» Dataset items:
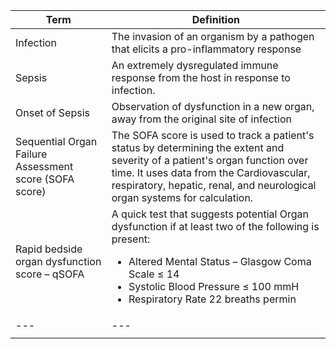 
| **Term** | **Definition** |
| ---- | ---------- |
| Infection | The invasion of an organism by a pathogen that elicits a pro-inflammatory response |
| Sepsis | An extremely dysregulated immune response from the host in response to infection. |
| Onset of Sepsis | Observation of dysfunction in a new organ, away from the original site of infection |
| Sequential Organ Failure Assessment score (SOFA score) | The SOFA score is used to track a patient's status by determining the extent and severity of a patient's organ function over time. It uses data from the Cardiovascular, respiratory, hepatic, renal, and neurological organ systems for calculation. |
| Rapid bedside organ dysfunction score – qSOFA | A quick test that suggests potential Organ dysfunction if at least two of the following is present: <ul> <li> Altered Mental Status – Glasgow Coma Scale ≤ 14 </li> <li>  Systolic Blood Pressure ≤ 100 mmH </li><li>  Respiratory Rate 22 breaths permin </li></ul>|
|---| ---|
|   |   |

» Work item:
Looking back over the records above, in how many lines does the word "response" occur? Give the number alone.

» Result for this task:
2